I miss my child.  Even after the years, decades, that have passed, I still miss her.  She is never far from us.  She lives on in our hearts, and she is not forgotten.  I am sad that she did not experience the love of her family and of her siblings.  I am sad that I didn’t get to see her grow and become an adult.  Still, Grace is here.  I have felt her presence over the years.  She was the shadow running across the yard with the other kids at play.  She was the breeze that ruffled their hair.  She was brave and wise and heroic.  She is our angel.

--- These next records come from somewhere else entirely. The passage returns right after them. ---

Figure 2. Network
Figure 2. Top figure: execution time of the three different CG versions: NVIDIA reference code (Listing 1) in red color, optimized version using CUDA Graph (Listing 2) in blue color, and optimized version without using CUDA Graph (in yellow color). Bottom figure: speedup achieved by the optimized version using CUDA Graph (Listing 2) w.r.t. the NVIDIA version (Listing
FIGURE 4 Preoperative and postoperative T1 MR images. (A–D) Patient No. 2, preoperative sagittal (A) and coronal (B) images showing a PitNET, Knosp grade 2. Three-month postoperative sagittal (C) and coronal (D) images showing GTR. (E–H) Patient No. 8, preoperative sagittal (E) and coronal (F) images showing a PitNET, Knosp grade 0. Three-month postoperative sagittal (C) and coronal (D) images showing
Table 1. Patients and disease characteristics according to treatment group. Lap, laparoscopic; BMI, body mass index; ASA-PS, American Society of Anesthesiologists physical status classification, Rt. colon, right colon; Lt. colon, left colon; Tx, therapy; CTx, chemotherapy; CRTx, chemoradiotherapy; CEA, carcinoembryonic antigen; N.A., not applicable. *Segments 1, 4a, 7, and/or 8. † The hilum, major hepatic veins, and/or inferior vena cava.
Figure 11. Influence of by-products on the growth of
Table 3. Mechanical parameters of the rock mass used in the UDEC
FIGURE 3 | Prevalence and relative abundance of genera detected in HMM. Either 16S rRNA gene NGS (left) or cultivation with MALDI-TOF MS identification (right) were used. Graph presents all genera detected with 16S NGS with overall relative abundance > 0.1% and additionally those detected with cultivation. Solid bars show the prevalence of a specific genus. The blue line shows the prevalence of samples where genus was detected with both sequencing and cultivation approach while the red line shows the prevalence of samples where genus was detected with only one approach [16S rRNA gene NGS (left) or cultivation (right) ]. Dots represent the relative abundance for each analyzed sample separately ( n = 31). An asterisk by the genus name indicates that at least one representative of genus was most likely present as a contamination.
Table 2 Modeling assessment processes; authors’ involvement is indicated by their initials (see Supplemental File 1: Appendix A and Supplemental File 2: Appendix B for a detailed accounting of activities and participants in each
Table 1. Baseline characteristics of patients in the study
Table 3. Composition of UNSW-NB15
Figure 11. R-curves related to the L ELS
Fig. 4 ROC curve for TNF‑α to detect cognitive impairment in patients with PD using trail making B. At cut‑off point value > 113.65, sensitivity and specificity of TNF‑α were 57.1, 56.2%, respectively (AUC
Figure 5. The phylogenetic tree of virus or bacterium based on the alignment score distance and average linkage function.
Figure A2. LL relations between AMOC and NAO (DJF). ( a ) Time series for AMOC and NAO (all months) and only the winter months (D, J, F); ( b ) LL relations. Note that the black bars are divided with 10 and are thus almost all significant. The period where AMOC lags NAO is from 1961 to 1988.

What made me remember Grace at this time was the memory I cherish of a gift at her funeral.  Grace died on December 11, the same day my dad died 22 years later.  Her funeral was during Christmastime, and it was a fairly long drive from our hometown.  Our closest friends and family made the trip, giving up a day during the holiday season to grieve.  Other friends, let us down.  They were too busy, or maybe they had plans, or maybe a million things, none of which meant much to us as we buried our daughter.  Forgiving and forgetting those who let us down was a huge hurdle for us as we went through the grieving process.

One wonderful gesture shines through from that horrible funeral day.  I was sitting in the front pew of my ancestral church.  I’ve written about the place before, as it is near and dear to me.  The land was donated to the church by my great, great-grandfather.  It sits smack dab in the middle of nowhere surrounded by family farm land.  As I looked out the window and across the wintry land that day, a man came into view.  The site shocked me.  It was an old man, George, a family friend, and T’s boss at the time.  He had fashioned a cross out of lush pine boughs, and he was carrying it on his back.  He was hunched over and moving slowly due to the weight.  The wind whipped his black coat open, and his hair was flying all around his head.  He carried the cross and a little metal stand out to the cemetery behind the church to mark our daughter’s grave.  My appreciation for that gesture of kindness and care has never left me.  George came into the church just as the service began and sat in the back pew.  I don’t think he said a word to us.  He came alone, placed his cross, and left quietly at the end of the service.

George’s act of love is one of the most special memories of my life.  I held him dear from that moment on, and while he is no longer with us, my love for him lives on.  His gift represents giving in the truest sense of the word.  His gift did not cost a dime.  It held no card.  He received no accolades.  He simply gave, and his gift was from the heart.